Instructions to follow :: Please list every distinct hexadecimal value written with the 0x prefix in the INT-RS protocol passage below.

Passage ::
□ □ □ □

Function 2 - DIP-switches 8..4 = 00010

The module is used by INTEGRA panel for the integration purposes.

RS-232 serial port of INT-RS module is configured as 19200/8/1/N. The DB9-male connector on the PCB makes use of the

same lines as in the case of Function 1.

Communication between INT-RS module and external device is arranged is such a way that external device should ask

(send command to) INT-RS module, and the module will answer immediately, if it is not marked otherwise.

Data exchange is no time dependent. The protocol uses the following frame structure (both ways - from and to INT-RS):

0xFE

cmd

...

crc.high crc.low

0xFE

0x0D

The 16-bit crc sum is calculated as follows:

1) Set crc := 0x147A

2) For all successive bytes b = cmd, d1, d2, ..., dn perform the crc update steps:

a) crc := rl(crc) - rotate crc 1 bit left (msb=bit.15 shifts into lsb=bit.0 position)

b) crc := crc xor 0xFFFF

c) crc := crc + crc.high + b, e.g. if crc=0xFEDC and b=0xA9 then: 0xFEDC + 0xFE + 0xA9 = 0x0083

The 0xFE byte is special value:

1) Two (or more) successive 0xFE mean frame synchronization - i.e. if device waits for any data-frame byte and it

receives 0xFE, 0xFE - it should interrupt collecting the current frame and start waiting for cmd.

□ □ □ □

Data segment ::

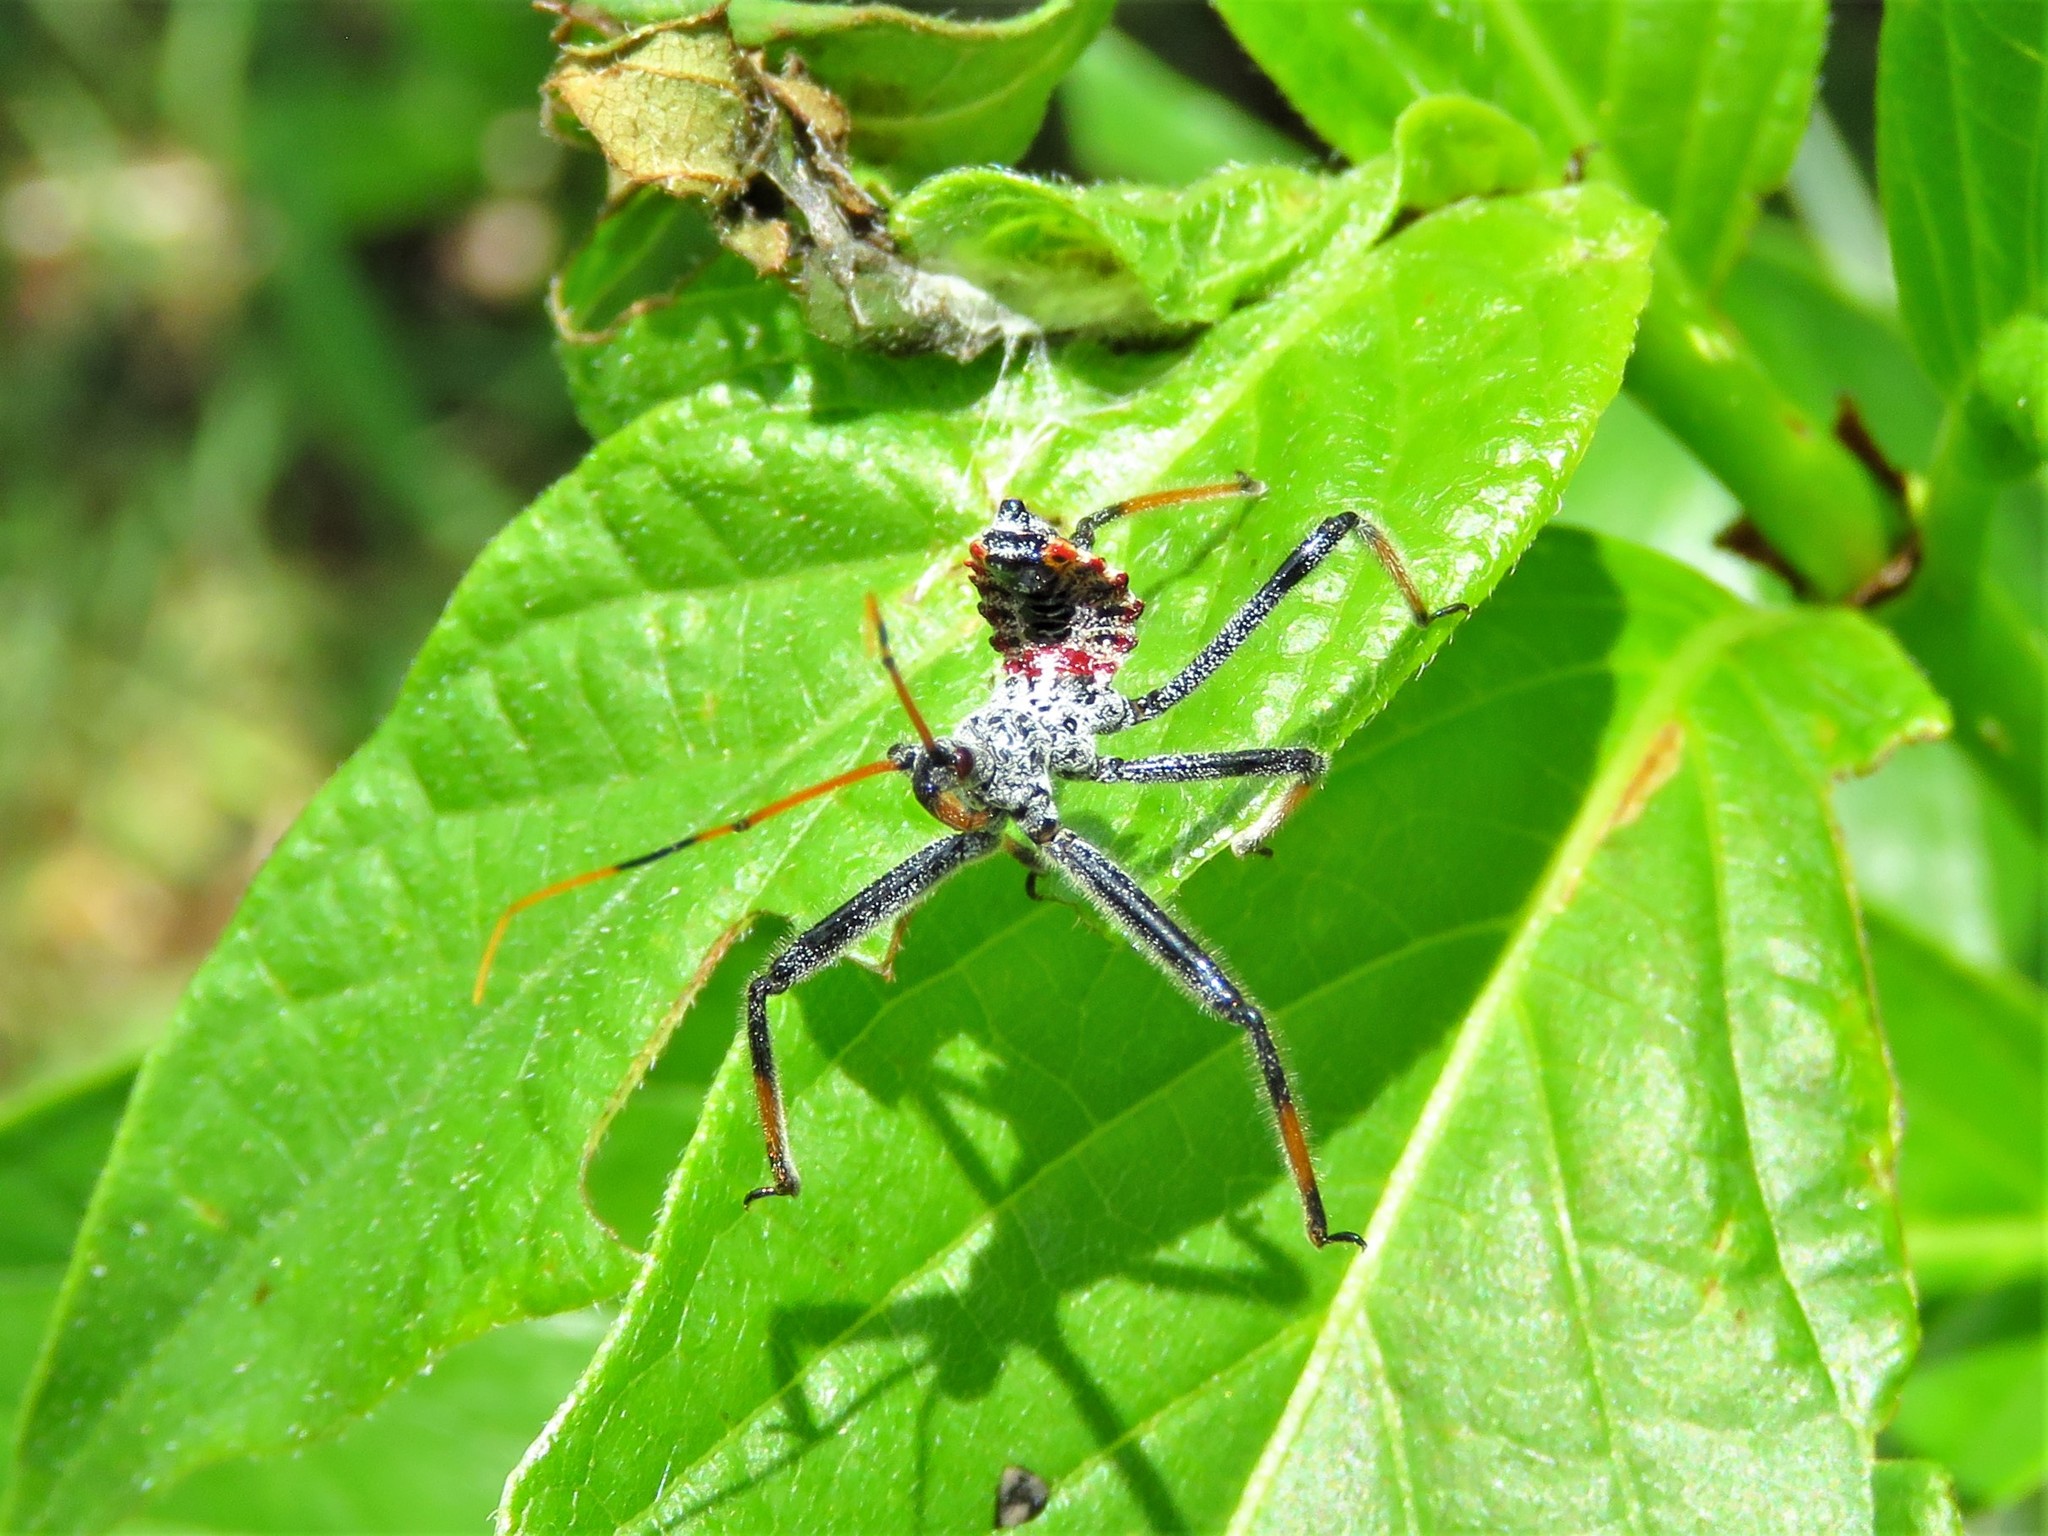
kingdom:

□ □ □ □

Task result :: 0xFE, 0x0D, 0x147A, 0xFFFF, 0xFEDC, 0xA9, 0x0083